Local business data is now considered to be an inseparable part of search engine and different online services as more and more consumers use Smartphones to find out products of their requirement. It may be recalled that a similar partnership deal was struck recently by Microsoft with Foursquare, the maker of mobile check-in software. Yelp has been a part of similar content partnerships with Apple and Microsoft, displaying reviews, local listings, and images on the mobile mapping software. The details about the new deal signed between Yahoo and Yelp are still unknown because their respective spokespersons Sara Gorman and Vince Sollitto refused to reveal any details.
Yahoo is already in the middle of a search deal that they signed in 2010 with Microsoft. As per this deal, Microsoft provides the primary search technology to Yahoo. Their own interface and features are used by Yahoo to tailor their visitor service.
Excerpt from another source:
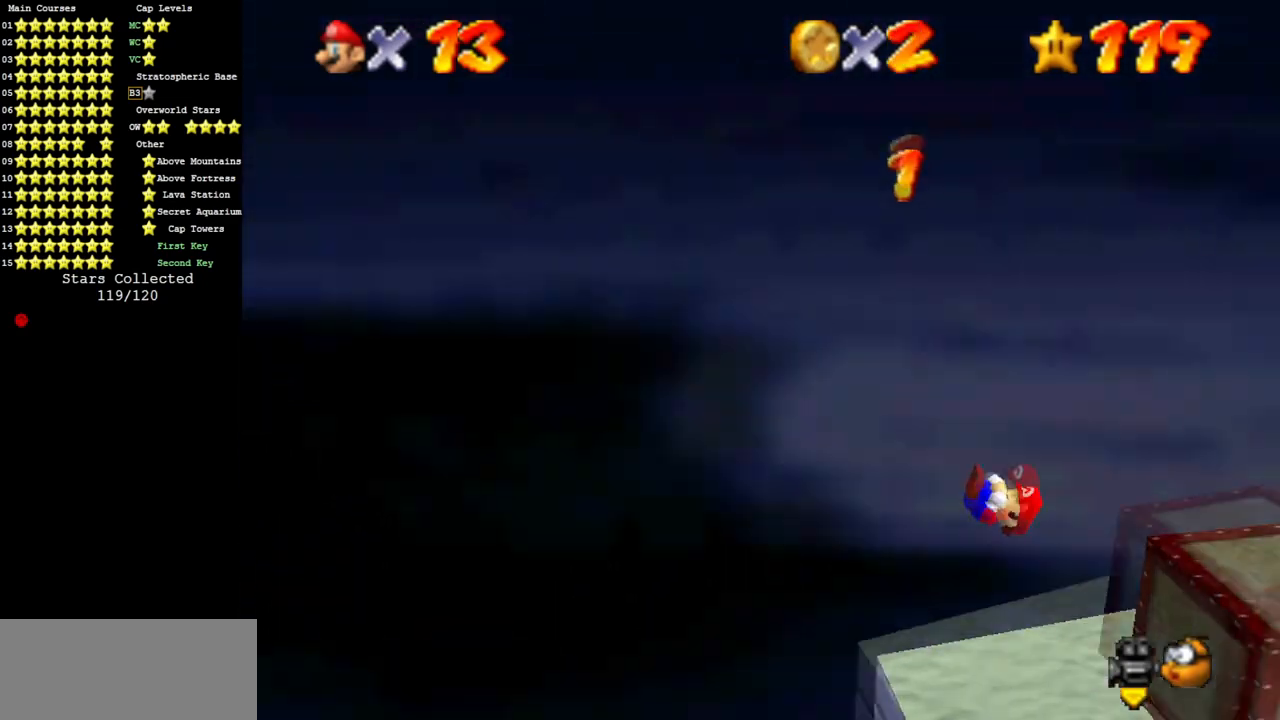
{"buttons": [], "left_stick": "up-left", "events": [[33, "C_DOWN", "up"], [33, "C_LEFT", "up"], [117, "C_LEFT", "down"], [133, "C_DOWN", "down"], [217, "C_DOWN", "up"], [250, "C_LEFT", "up"], [350, "left_stick", "center"], [384, "B", "down"], [467, "left_stick", "up-left"], [501, "B", "up"]]}
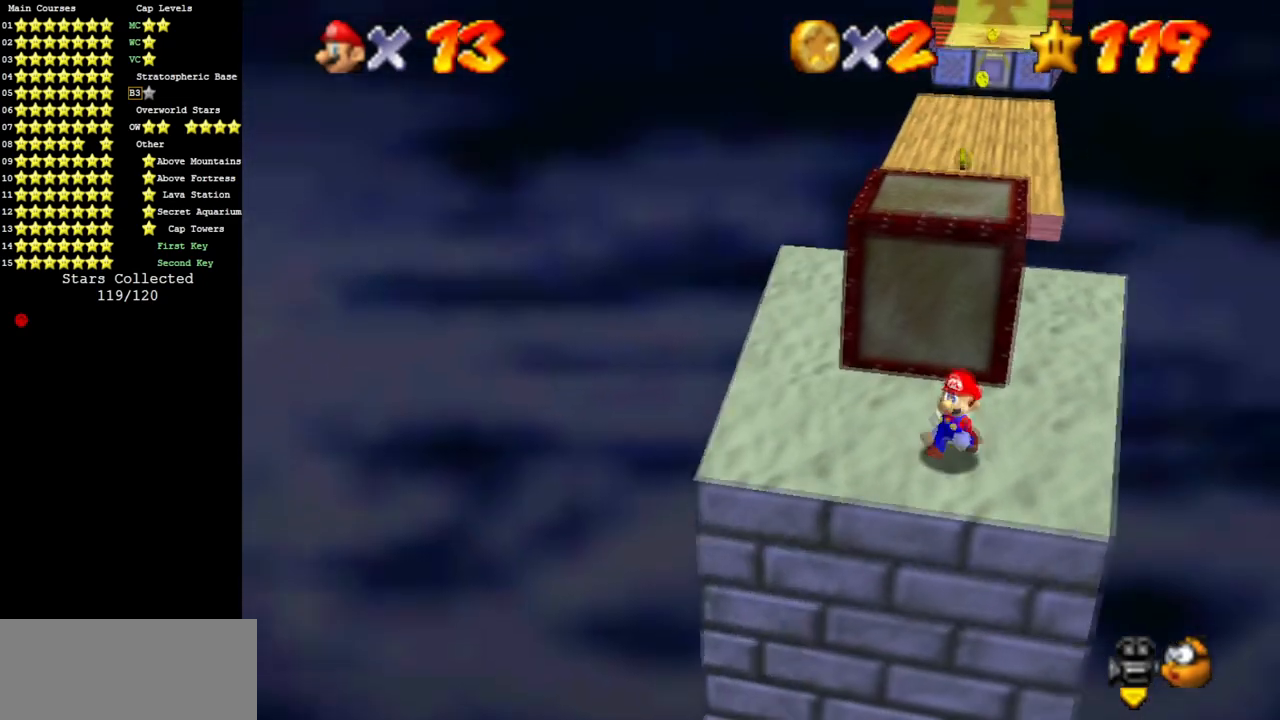
{"buttons": [], "left_stick": "up-left", "events": []}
On the financial side, Microsoft receives 12% of the revenue generated by Yahoo from search advertisements that appear next to different search results.
Search ads are responsible for generating more than 33% of revenue earned by Yahoo. This figure increased by 8% to reach $461 million during the last quarter of 2013. In January 2014, Yahoo forecasted a sales figure between $1.06 and $1.10 billion excluding payouts made to partners, for the first quarter. This figure represents a less than 1% growth comparing to the figure just one year ago. On the other hand, Yelp has forecasted a yearly net revenue of around $358 million, with a whopping 53% growth.
During her days in a search leadership role at Google, Ms. Mayer was actively involved in Google’s efforts to acquire Yelp in 2009. Now, five years down the line, Yelp becomes a crucial part of her present company’s future plans.